Wednesday, March 16, 2011


It's truly unbelievable how many different types of urns there are. Stone, wood, ceramic, glass, metal, mixed, tall, short, round, square, solid and secure to completely biodegradable, elegant to funny, classic to bizarre. To my friends living… you may want to start looking now!

It’s been almost a year now since Alex’s passing. I’m expecting a call any day now to let me know that his remains
are ready to be picked up. At that time his sister, Julia, and I will go and collect Alex’s cremated remains. For the last year his body was used for scientific purposes – in hopes of furthering science and improving the lives of others. But now… a year later… what container is there that could capture the essence, the joy, the drive, the heart of Alex?

My only other loved one who was cremated was my grandfather, but picking an urn for him was easy.
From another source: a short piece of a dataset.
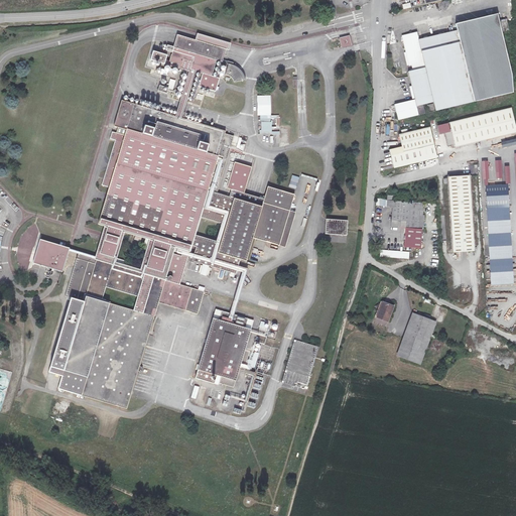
[(456,24),(458,32),(475,102),(514,93),(512,73),(502,32),(510,30),(507,20),(508,20),(507,18),(499,20),(497,14),(456,24)]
Having been late to his own wedding because he was in the car listening to the Yankee’s game, his remains were put into a new York Yankees themed urn – complete with baseball. But he had lived a full life and that was a story that was retold every anniversary, baseball game and frankly whenever we needed to put him in his place. Alex’s life though was … incomplete.

We each have a memory of a defining moment with Alex. For me – him being in my rock climbing class and more so when I got him back on the wall for the first time after a round of treatments… for Janet it was probably a much earlier memory of first meeting him in high school… for Serena probably their first kiss... and for his mom and sister – so many possible key moments to choose from to capture him in forever.
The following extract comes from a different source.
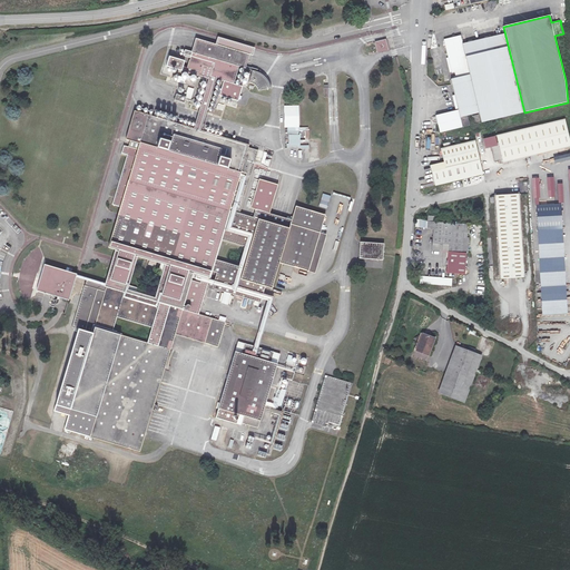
[(524,112),(505,36),(463,47),(461,37),(444,41),(446,49),(448,49),(449,51),(446,52),(448,58),(450,58),(451,62),(449,62),(452,74),(454,72),(457,78),(451,80),(459,111),(435,116),(440,133),(470,126),(468,117),(479,114),(481,123),(524,112)]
A tear drop? An orb? A fire hydrant? A box? A bag? A memory? An emotion? What form do you put on the remainder of a person when all that is left is ash?

Frankly… I say none. Alex isn’t in the ashes; Alex is in my heart and memories. Even if I were to take the fragments of DNA available and reconstruct a person from it, that person wouldn’t be Alex. Though he may look like Alex, his memories and experience would be completely different. Maybe he’d become a musician instead… or an artist… or maybe an electrical engineer at Stanford, but even then he still wouldn’t be Alex. The Alex I knew lives on in my heart and mind – not in ashes. As such… since he’s still alive to me – I can talk with him whenever I need and go to his memorial spot to find some solace. Granted… that still doesn’t help with deciding what urn to pick out for him. It does, though, help me to focus on the important facts – that Alex’s spirit could never be contained by an earthly vessel and that it lives on. We have his ashes, we hold on to memories and we move forward knowing he’s looking out for us. Someday we’ll meet up again. Until then – we live.